• **RECORDS SUPPLIED**
______________________________

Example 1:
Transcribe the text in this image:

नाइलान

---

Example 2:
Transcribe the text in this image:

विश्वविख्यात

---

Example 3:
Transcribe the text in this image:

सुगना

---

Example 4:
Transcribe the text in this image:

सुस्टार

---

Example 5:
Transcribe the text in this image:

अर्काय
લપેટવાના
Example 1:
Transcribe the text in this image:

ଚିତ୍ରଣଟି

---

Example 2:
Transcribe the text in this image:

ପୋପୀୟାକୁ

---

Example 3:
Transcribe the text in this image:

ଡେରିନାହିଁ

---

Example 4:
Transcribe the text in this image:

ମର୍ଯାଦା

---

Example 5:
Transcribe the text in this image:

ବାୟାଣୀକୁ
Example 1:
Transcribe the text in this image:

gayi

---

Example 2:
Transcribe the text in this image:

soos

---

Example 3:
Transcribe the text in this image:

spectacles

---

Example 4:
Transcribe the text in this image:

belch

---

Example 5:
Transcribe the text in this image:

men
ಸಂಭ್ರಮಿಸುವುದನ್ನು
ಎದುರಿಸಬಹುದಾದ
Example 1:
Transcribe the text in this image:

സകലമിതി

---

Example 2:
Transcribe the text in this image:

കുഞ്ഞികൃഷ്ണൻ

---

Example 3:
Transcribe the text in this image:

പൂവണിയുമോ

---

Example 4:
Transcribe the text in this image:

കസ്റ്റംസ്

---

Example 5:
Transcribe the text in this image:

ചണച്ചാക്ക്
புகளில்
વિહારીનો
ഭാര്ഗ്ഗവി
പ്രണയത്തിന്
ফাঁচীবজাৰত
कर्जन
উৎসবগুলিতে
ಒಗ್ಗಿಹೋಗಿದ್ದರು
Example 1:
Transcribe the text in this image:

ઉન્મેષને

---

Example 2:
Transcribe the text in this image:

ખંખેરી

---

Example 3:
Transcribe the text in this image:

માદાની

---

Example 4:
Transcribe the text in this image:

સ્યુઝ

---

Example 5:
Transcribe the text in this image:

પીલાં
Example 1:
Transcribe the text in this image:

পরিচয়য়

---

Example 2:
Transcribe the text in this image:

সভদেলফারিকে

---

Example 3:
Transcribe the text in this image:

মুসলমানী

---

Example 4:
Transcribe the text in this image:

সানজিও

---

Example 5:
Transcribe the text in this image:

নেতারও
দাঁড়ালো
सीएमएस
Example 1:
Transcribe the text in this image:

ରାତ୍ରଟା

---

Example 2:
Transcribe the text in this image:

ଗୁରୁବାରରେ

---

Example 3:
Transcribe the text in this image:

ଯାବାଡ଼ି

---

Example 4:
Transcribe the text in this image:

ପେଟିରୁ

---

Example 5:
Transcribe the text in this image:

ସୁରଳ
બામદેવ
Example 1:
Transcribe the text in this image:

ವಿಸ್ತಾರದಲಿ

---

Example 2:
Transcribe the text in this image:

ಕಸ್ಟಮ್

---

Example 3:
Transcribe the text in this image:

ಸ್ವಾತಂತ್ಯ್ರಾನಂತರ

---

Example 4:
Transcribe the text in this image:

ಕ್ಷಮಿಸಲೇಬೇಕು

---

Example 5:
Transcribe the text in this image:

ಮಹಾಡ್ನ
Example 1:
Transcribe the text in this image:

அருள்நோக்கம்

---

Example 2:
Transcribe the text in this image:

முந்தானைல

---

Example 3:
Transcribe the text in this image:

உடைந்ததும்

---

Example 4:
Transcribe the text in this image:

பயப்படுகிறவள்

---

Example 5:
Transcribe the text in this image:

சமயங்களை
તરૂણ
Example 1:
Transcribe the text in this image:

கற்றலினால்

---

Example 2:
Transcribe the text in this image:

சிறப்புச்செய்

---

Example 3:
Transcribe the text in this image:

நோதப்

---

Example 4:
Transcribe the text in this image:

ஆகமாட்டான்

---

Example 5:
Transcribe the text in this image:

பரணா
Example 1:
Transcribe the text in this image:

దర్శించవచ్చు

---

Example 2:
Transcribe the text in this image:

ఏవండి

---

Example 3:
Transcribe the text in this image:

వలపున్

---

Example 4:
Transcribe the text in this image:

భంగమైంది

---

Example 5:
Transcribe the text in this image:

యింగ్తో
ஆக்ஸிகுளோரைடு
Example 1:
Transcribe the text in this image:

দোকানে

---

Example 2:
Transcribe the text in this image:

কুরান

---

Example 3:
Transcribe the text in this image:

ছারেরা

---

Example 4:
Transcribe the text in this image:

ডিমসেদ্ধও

______________________________

• **EXERCISE**
For this exercise, transcribe all the records exactly.

• **EXPECTED ANSWER**
Example 1:
Transcribe the text in this image:

नाइलान

---

Example 2:
Transcribe the text in this image:

विश्वविख्यात

---

Example 3:
Transcribe the text in this image:

सुगना

---

Example 4:
Transcribe the text in this image:

सुस्टार

---

Example 5:
Transcribe the text in this image:

अर्काय
લપેટવાના
Example 1:
Transcribe the text in this image:

ଚିତ୍ରଣଟି

---

Example 2:
Transcribe the text in this image:

ପୋପୀୟାକୁ

---

Example 3:
Transcribe the text in this image:

ଡେରିନାହିଁ

---

Example 4:
Transcribe the text in this image:

ମର୍ଯାଦା

---

Example 5:
Transcribe the text in this image:

ବାୟାଣୀକୁ
Example 1:
Transcribe the text in this image:

gayi

---

Example 2:
Transcribe the text in this image:

soos

---

Example 3:
Transcribe the text in this image:

spectacles

---

Example 4:
Transcribe the text in this image:

belch

---

Example 5:
Transcribe the text in this image:

men
ಸಂಭ್ರಮಿಸುವುದನ್ನು
ಎದುರಿಸಬಹುದಾದ
Example 1:
Transcribe the text in this image:

സകലമിതി

---

Example 2:
Transcribe the text in this image:

കുഞ്ഞികൃഷ്ണൻ

---

Example 3:
Transcribe the text in this image:

പൂവണിയുമോ

---

Example 4:
Transcribe the text in this image:

കസ്റ്റംസ്

---

Example 5:
Transcribe the text in this image:

ചണച്ചാക്ക്
புகளில்
વિહારીનો
ഭാര്ഗ്ഗവി
പ്രണയത്തിന്
ফাঁচীবজাৰত
कर्जन
উৎসবগুলিতে
ಒಗ್ಗಿಹೋಗಿದ್ದರು
Example 1:
Transcribe the text in this image:

ઉન્મેષને

---

Example 2:
Transcribe the text in this image:

ખંખેરી

---

Example 3:
Transcribe the text in this image:

માદાની

---

Example 4:
Transcribe the text in this image:

સ્યુઝ

---

Example 5:
Transcribe the text in this image:

પીલાં
Example 1:
Transcribe the text in this image:

পরিচয়য়

---

Example 2:
Transcribe the text in this image:

সভদেলফারিকে

---

Example 3:
Transcribe the text in this image:

মুসলমানী

---

Example 4:
Transcribe the text in this image:

সানজিও

---

Example 5:
Transcribe the text in this image:

নেতারও
দাঁড়ালো
सीएमएस
Example 1:
Transcribe the text in this image:

ରାତ୍ରଟା

---

Example 2:
Transcribe the text in this image:

ଗୁରୁବାରରେ

---

Example 3:
Transcribe the text in this image:

ଯାବାଡ଼ି

---

Example 4:
Transcribe the text in this image:

ପେଟିରୁ

---

Example 5:
Transcribe the text in this image:

ସୁରଳ
બામદેવ
Example 1:
Transcribe the text in this image:

ವಿಸ್ತಾರದಲಿ

---

Example 2:
Transcribe the text in this image:

ಕಸ್ಟಮ್

---

Example 3:
Transcribe the text in this image:

ಸ್ವಾತಂತ್ಯ್ರಾನಂತರ

---

Example 4:
Transcribe the text in this image:

ಕ್ಷಮಿಸಲೇಬೇಕು

---

Example 5:
Transcribe the text in this image:

ಮಹಾಡ್ನ
Example 1:
Transcribe the text in this image:

அருள்நோக்கம்

---

Example 2:
Transcribe the text in this image:

முந்தானைல

---

Example 3:
Transcribe the text in this image:

உடைந்ததும்

---

Example 4:
Transcribe the text in this image:

பயப்படுகிறவள்

---

Example 5:
Transcribe the text in this image:

சமயங்களை
તરૂણ
Example 1:
Transcribe the text in this image:

கற்றலினால்

---

Example 2:
Transcribe the text in this image:

சிறப்புச்செய்

---

Example 3:
Transcribe the text in this image:

நோதப்

---

Example 4:
Transcribe the text in this image:

ஆகமாட்டான்

---

Example 5:
Transcribe the text in this image:

பரணா
Example 1:
Transcribe the text in this image:

దర్శించవచ్చు

---

Example 2:
Transcribe the text in this image:

ఏవండి

---

Example 3:
Transcribe the text in this image:

వలపున్

---

Example 4:
Transcribe the text in this image:

భంగమైంది

---

Example 5:
Transcribe the text in this image:

యింగ్తో
ஆக்ஸிகுளோரைடு
Example 1:
Transcribe the text in this image:

দোকানে

---

Example 2:
Transcribe the text in this image:

কুরান

---

Example 3:
Transcribe the text in this image:

ছারেরা

---

Example 4:
Transcribe the text in this image:

ডিমসেদ্ধও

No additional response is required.